SUPPLIED PASSAGE below:

Return to Korea

Lotus Lanterns across the Chongyechon

Some people set a goal for themselves to visit one new place each year. I like that idea. After all, travel is about discovery. There has been a lot of that in my life, but there’s also been a lot of going back to places where I’ve lived before—in the U.S., Europe or Asia—to reconnect with the place and to discover the changes in us both. When I returned to Korea briefly a few weeks ago, the main purpose was to meet with friends and friends of friends. I also experienced my old home from the perspective of a tourist.

I had first arrived in Korea a week before the 1988 Seoul Olympics. On that trip and succeeding ones, I stepped off the smoke-filled Northwest Airlines flight into what was then called Kimpo International Airport (now Gimpo, with the same Korean spelling) and an atmosphere that reeked just as strongly of bitter, stale tobacco smoke. Carry-on luggage had to be screened again, taking photographs from the plane or in the airport was forbidden and a lot of military troops were hanging around, all reminders that North and South Korea were still officially in a state of war.

End of SUPPLIED PASSAGE.
DATASET EXTRACT below:

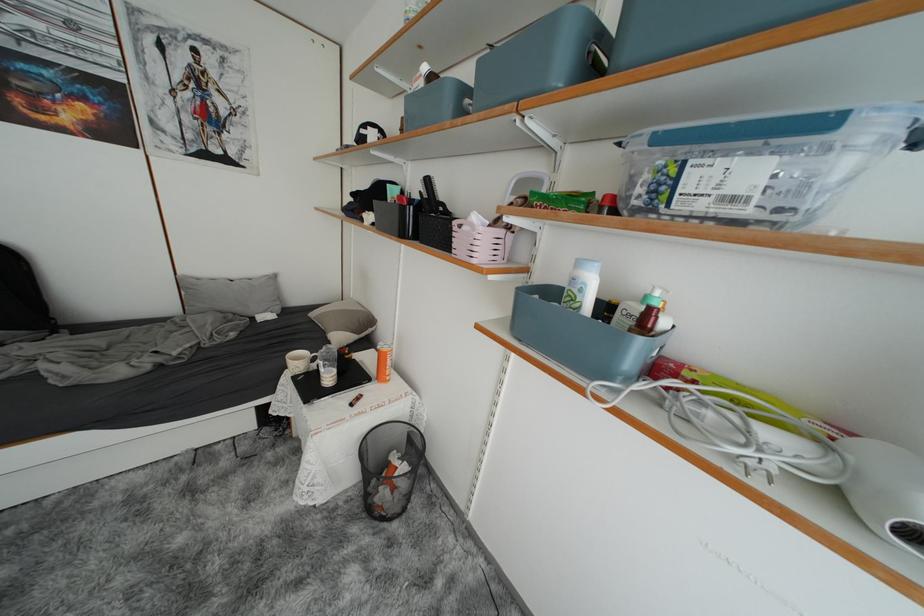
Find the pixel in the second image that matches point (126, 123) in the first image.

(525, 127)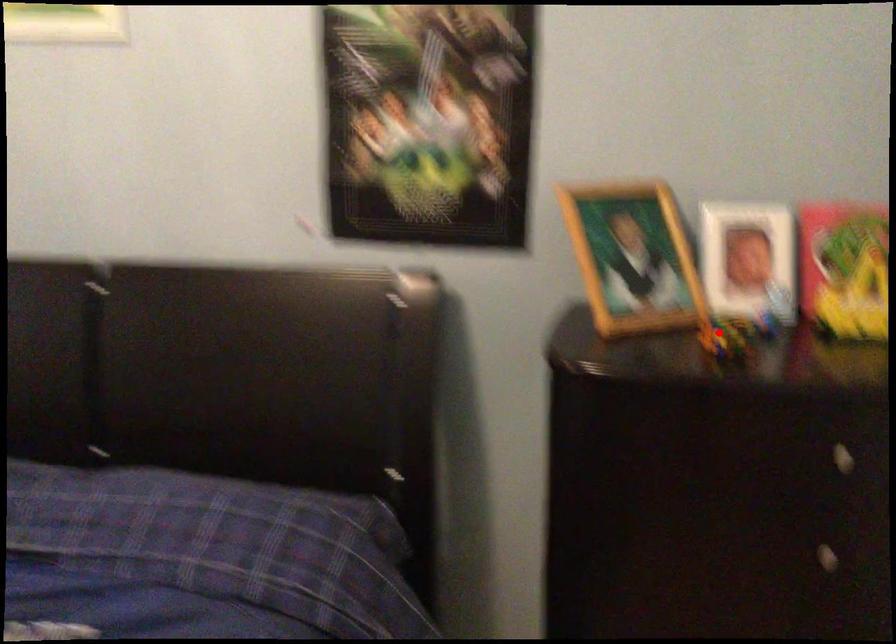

End of DATASET EXTRACT.
DATASET EXTRACT below:

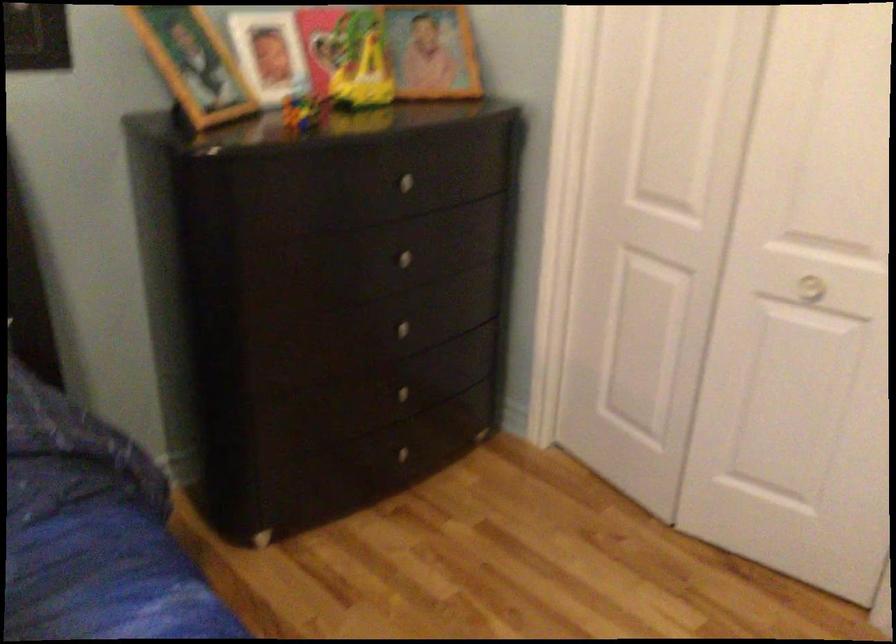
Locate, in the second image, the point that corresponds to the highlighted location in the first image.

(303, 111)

End of DATASET EXTRACT.

§ **CHECK YOUR UNDERSTANDING**:
(1) Reproduce the stretch of the piece about returning to Korea from "I had first" through "state of war.".
(2) In the piece about returning to Korea, when did the writer first arrive in Korea?
Rely only on the piece about returning to Korea, not on the listing.

§ **ANSWERS FOR THE EXERCISE**:
(1)
I had first arrived in Korea a week before the 1988 Seoul Olympics. On that trip and succeeding ones, I stepped off the smoke-filled Northwest Airlines flight into what was then called Kimpo International Airport (now Gimpo, with the same Korean spelling) and an atmosphere that reeked just as strongly of bitter, stale tobacco smoke. Carry-on luggage had to be screened again, taking photographs from the plane or in the airport was forbidden and a lot of military troops were hanging around, all reminders that North and South Korea were still officially in a state of war.

(2) A week before the 1988 Seoul Olympics.